Excerto para leitura:
╭──

A Honest Jon’s é uma das lojas de discos de referência em Londres. Nos últimos anos, através de uma associação a Damon Albarn dos Blur, transformou-se igualmente numa das mais interessantes editoras com uma actividade que une as coordenadas do espaço e do tempo num brilhante catálogo.
A realidade é clara: a música tem vindo a mudar-se com crescente velocidade para um plano incorpóreo, onde existe liberta de uma dimensão física. As novas tecnologias subjugaram a música a uma nova ordem de ideias – reduzida à dimensão de “conteúdo”, a música é apenas mais um dos vectores onde assenta o verdadeiro negócio: o da comercialização de peças de hardware crescentemente sofisticadas e com cada vez maiores capacidades de “memória” e de espaço de armazenamento. Essa “memória”, no entanto, tende a apagar o carácter da música reduzindo-a toda a uma condição meramente funcional. Nesta passagem a outro plano de existência, a música tem perdido a sua própria memória: desaparecem as molduras gráficas que são reduzidas a minúsculos ícones, desaparecem as “liner notes” que são transformadas em hiperligações, desaparece o contexto. Em tempos idos, a indústria do Hi-Fi era orientada para o consumidor no pressuposto de que permitiria retirar o maior prazer possível da música. Mas hoje essa ordem natural alterou-se e é a música que parece orientada como mais uma forma de retirar o maior prazer possível do iPhone ou do iPod.
E é exactamente por isso que a actividade de editoras como a Honest Jon’s (www.honestjons.com) resulta tão crucial. Com distribuição assegurada em solo nacional pela Flur (www.flur.pt) , esta editora oferece várias portas de entrada para um universo onde as fronteiras de espaço e tempo são diluídas e onde o prazer da descoberta é acentuado.

╰──

Tarefa proposta: Pode editar o texto sobre a Honest Jon’s, começando em "A Honest Jon’s é" e terminando em "num brilhante catálogo.", de modo que "brilhante" passe a ser "notável"?

Dados apresentados:
╭──

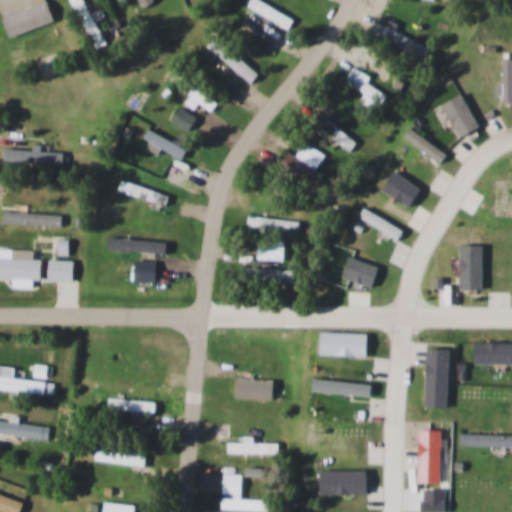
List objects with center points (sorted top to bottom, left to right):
building: (145, 2)
building: (146, 3)
building: (272, 13)
building: (273, 13)
building: (29, 17)
building: (30, 17)
building: (91, 22)
building: (92, 23)
building: (403, 40)
building: (403, 40)
building: (234, 59)
building: (235, 59)
building: (366, 85)
building: (367, 86)
building: (195, 92)
building: (195, 93)
building: (337, 132)
building: (338, 133)
building: (166, 142)
building: (167, 143)
building: (36, 156)
building: (36, 156)
building: (305, 165)
building: (305, 166)
building: (146, 192)
building: (146, 193)
building: (34, 218)
building: (34, 218)
building: (274, 222)
building: (274, 222)
road: (217, 235)
building: (139, 244)
building: (139, 245)
building: (20, 264)
building: (20, 265)
building: (63, 270)
building: (64, 270)
building: (147, 270)
building: (148, 271)
building: (270, 273)
building: (270, 273)
road: (393, 297)
road: (103, 310)
road: (359, 310)
building: (137, 364)
building: (137, 364)
building: (41, 371)
building: (41, 371)
building: (22, 382)
building: (22, 382)
building: (256, 387)
building: (256, 387)
building: (133, 404)
building: (134, 404)
building: (25, 428)
building: (25, 429)
building: (254, 447)
building: (254, 447)
building: (1, 449)
building: (1, 449)
building: (122, 456)
building: (122, 457)
building: (240, 496)
building: (241, 497)
building: (119, 507)
building: (120, 507)
building: (156, 511)
building: (156, 511)
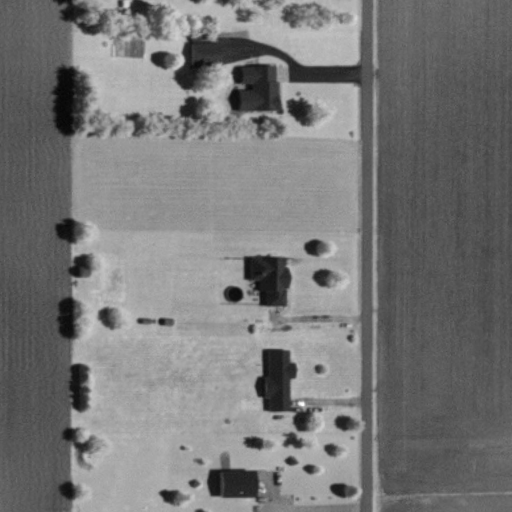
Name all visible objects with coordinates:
building: (204, 51)
building: (258, 87)
road: (368, 256)
building: (270, 277)
building: (278, 379)
building: (236, 482)
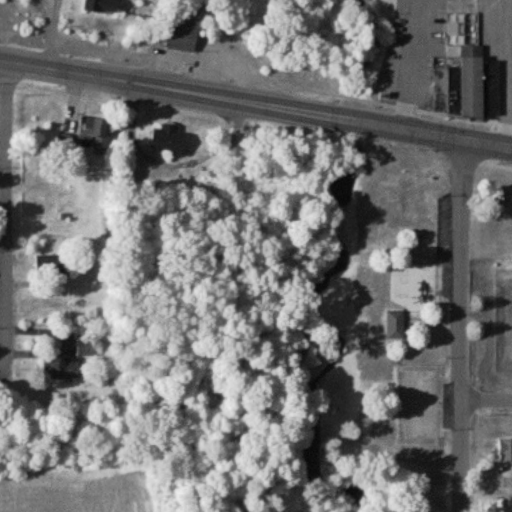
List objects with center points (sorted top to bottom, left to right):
building: (103, 6)
road: (503, 8)
building: (185, 35)
building: (479, 83)
building: (446, 92)
road: (256, 101)
building: (95, 133)
building: (169, 140)
building: (67, 144)
road: (10, 216)
building: (55, 266)
park: (400, 311)
road: (463, 324)
building: (397, 325)
building: (67, 367)
road: (487, 397)
building: (505, 451)
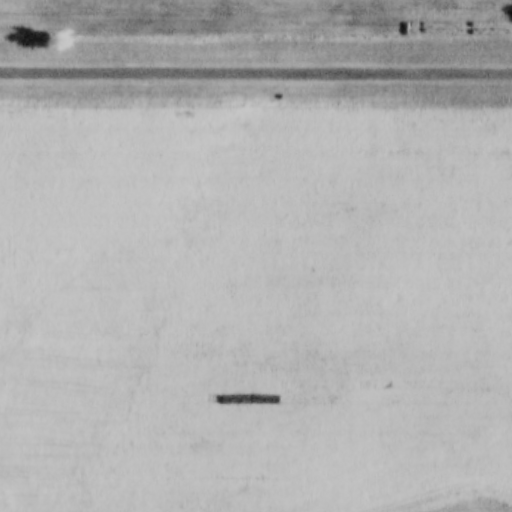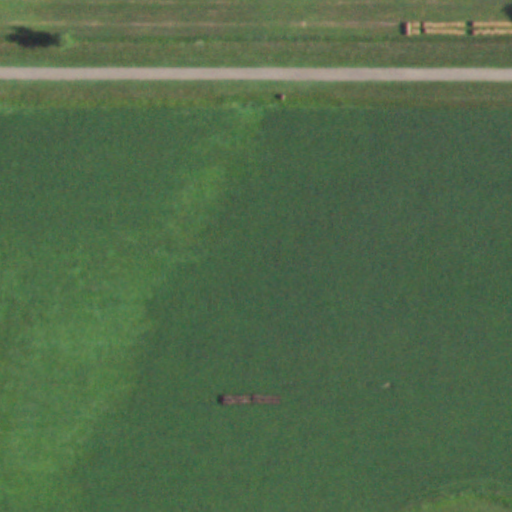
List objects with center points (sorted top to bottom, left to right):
road: (256, 73)
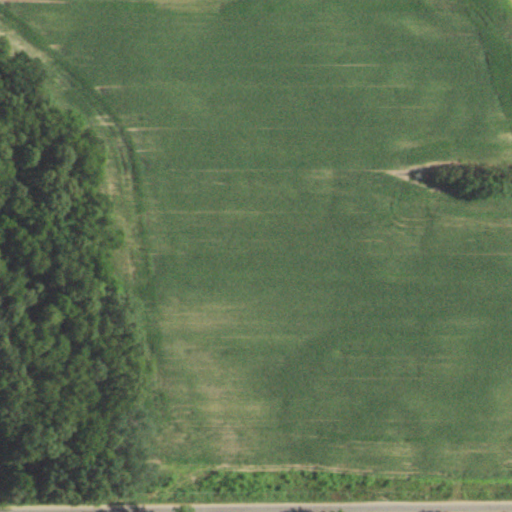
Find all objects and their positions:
road: (256, 508)
road: (387, 509)
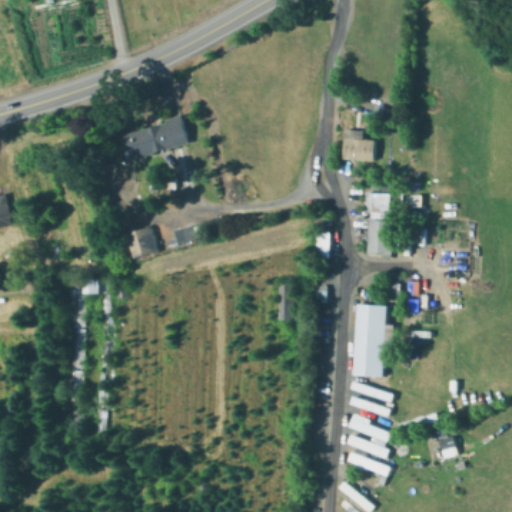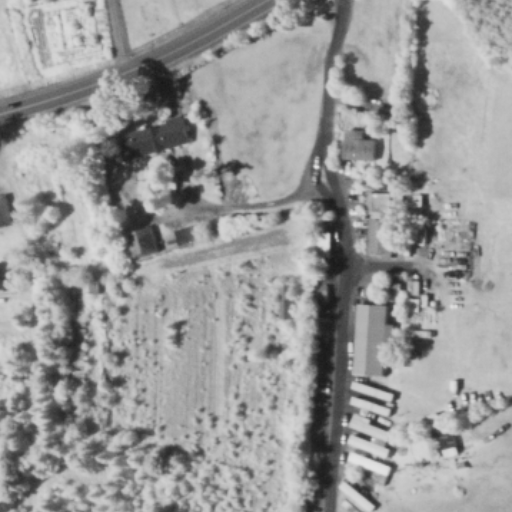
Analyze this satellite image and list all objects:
road: (118, 35)
road: (136, 66)
building: (154, 136)
building: (159, 138)
building: (357, 144)
building: (362, 146)
road: (188, 183)
road: (236, 206)
building: (4, 208)
building: (5, 209)
building: (378, 218)
building: (382, 224)
building: (184, 233)
building: (187, 235)
building: (141, 240)
building: (143, 241)
building: (323, 243)
building: (326, 244)
road: (342, 252)
building: (125, 286)
road: (10, 289)
building: (288, 301)
road: (448, 319)
building: (371, 338)
building: (375, 340)
building: (89, 343)
building: (371, 389)
building: (368, 404)
building: (418, 418)
building: (368, 427)
building: (370, 428)
building: (447, 440)
building: (366, 444)
building: (368, 444)
building: (447, 444)
building: (363, 459)
building: (365, 460)
building: (355, 494)
building: (347, 505)
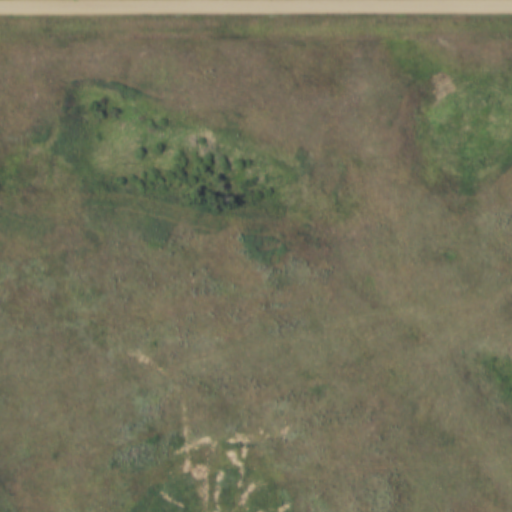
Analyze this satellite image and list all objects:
road: (53, 0)
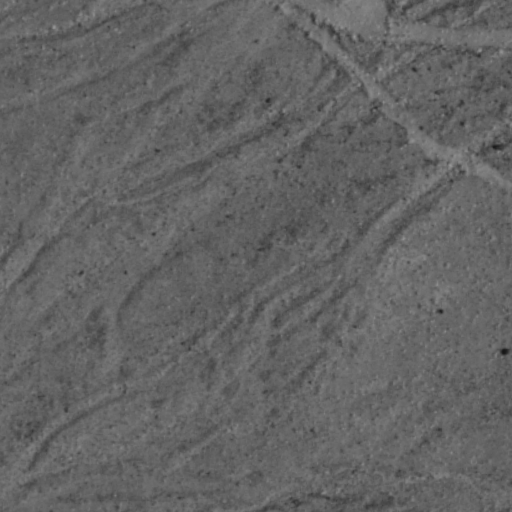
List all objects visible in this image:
road: (407, 28)
road: (402, 110)
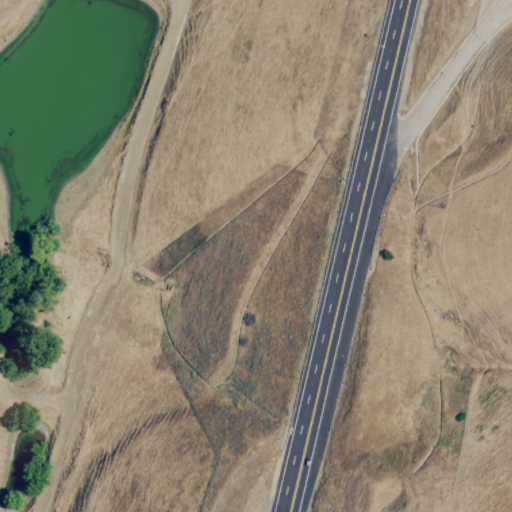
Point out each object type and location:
road: (492, 1)
road: (434, 87)
road: (104, 234)
road: (345, 256)
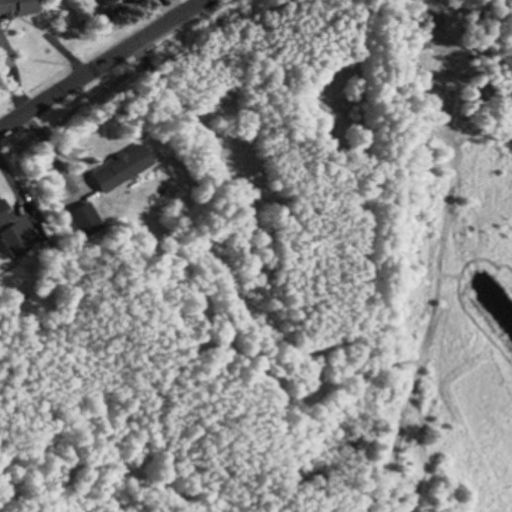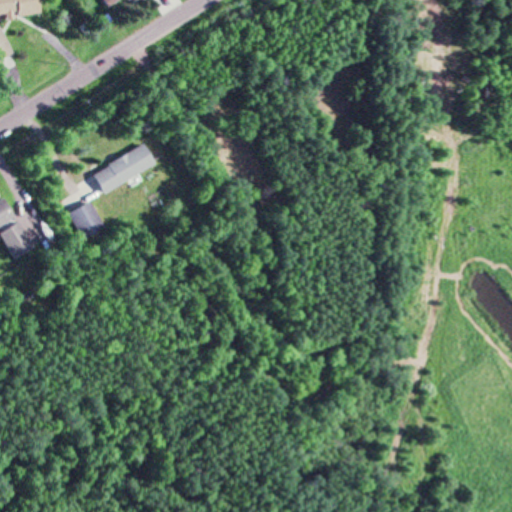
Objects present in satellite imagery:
building: (108, 1)
building: (16, 6)
building: (18, 7)
building: (3, 45)
building: (3, 46)
road: (100, 64)
building: (121, 166)
building: (123, 168)
building: (4, 210)
building: (4, 212)
building: (84, 219)
building: (85, 219)
building: (13, 238)
building: (15, 239)
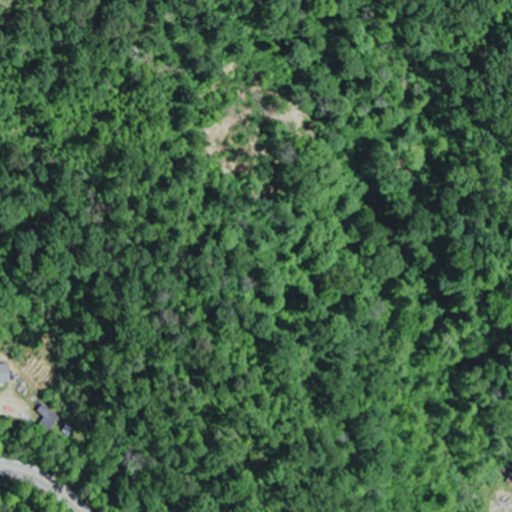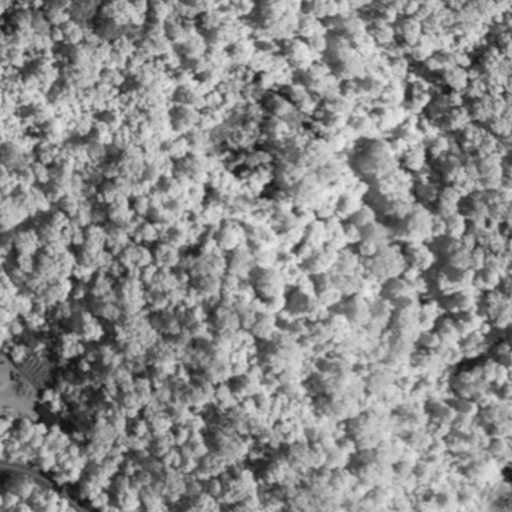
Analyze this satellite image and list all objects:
building: (5, 373)
building: (49, 419)
road: (47, 476)
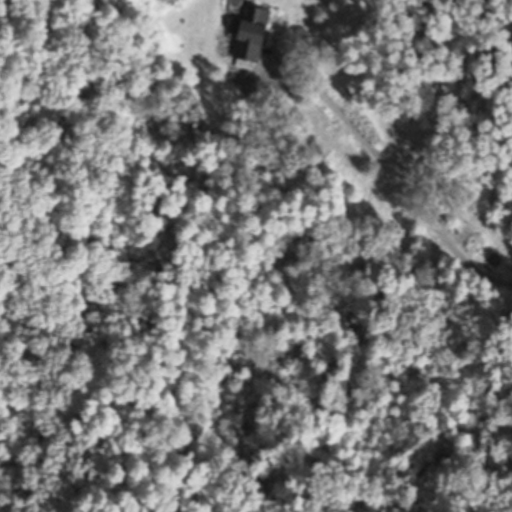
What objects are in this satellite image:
building: (250, 33)
building: (255, 34)
road: (391, 174)
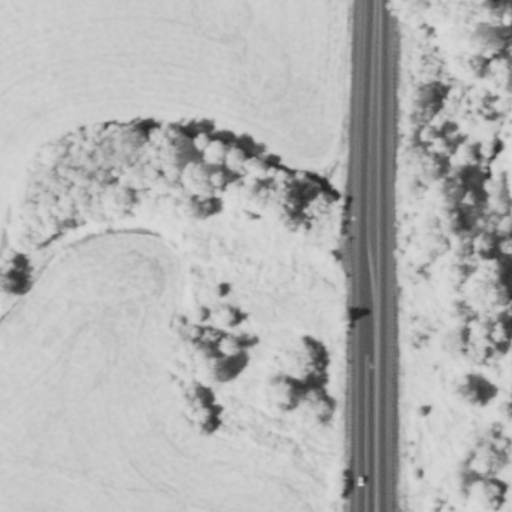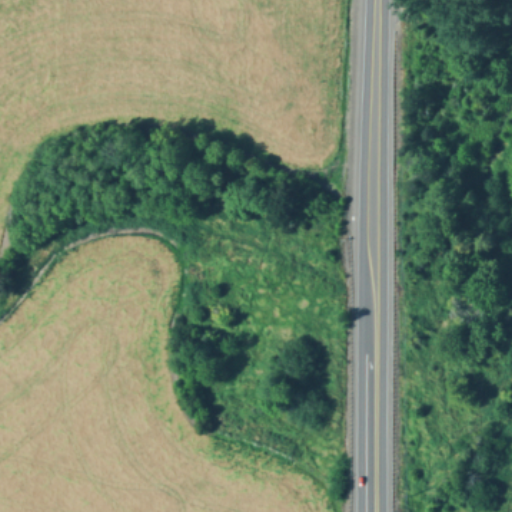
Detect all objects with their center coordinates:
crop: (144, 241)
road: (371, 255)
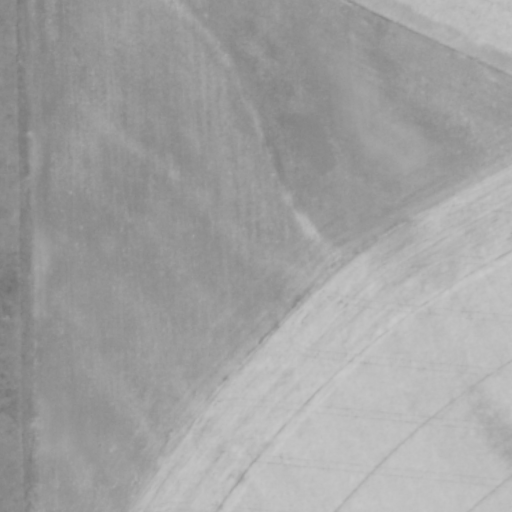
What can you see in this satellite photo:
crop: (263, 254)
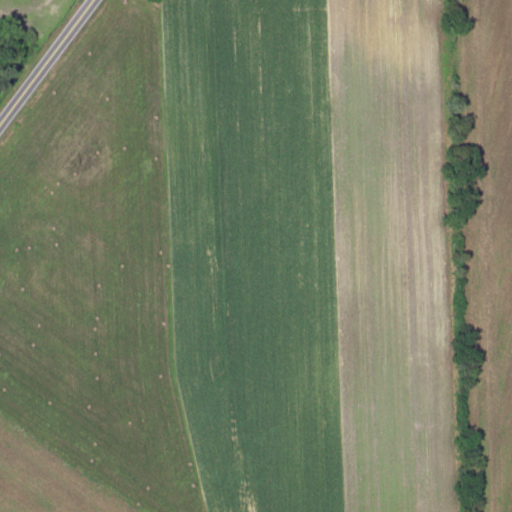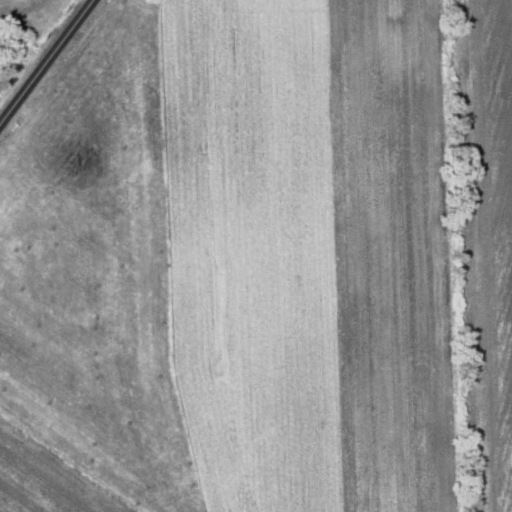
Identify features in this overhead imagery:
road: (45, 61)
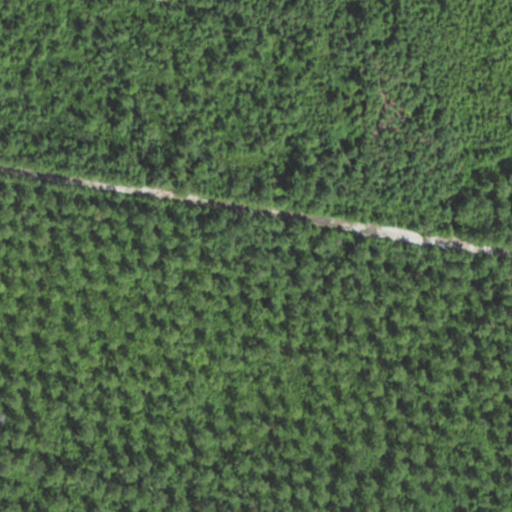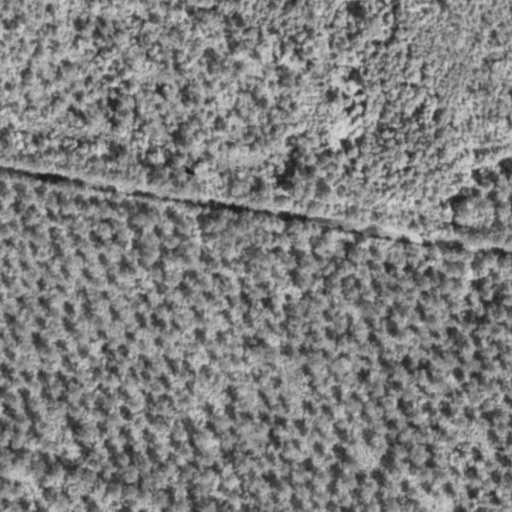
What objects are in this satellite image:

╰──

Resolução do exercício:
A Honest Jon’s é uma das lojas de discos de referência em Londres. Nos últimos anos, através de uma associação a Damon Albarn dos Blur, transformou-se igualmente numa das mais interessantes editoras com uma actividade que une as coordenadas do espaço e do tempo num notável catálogo.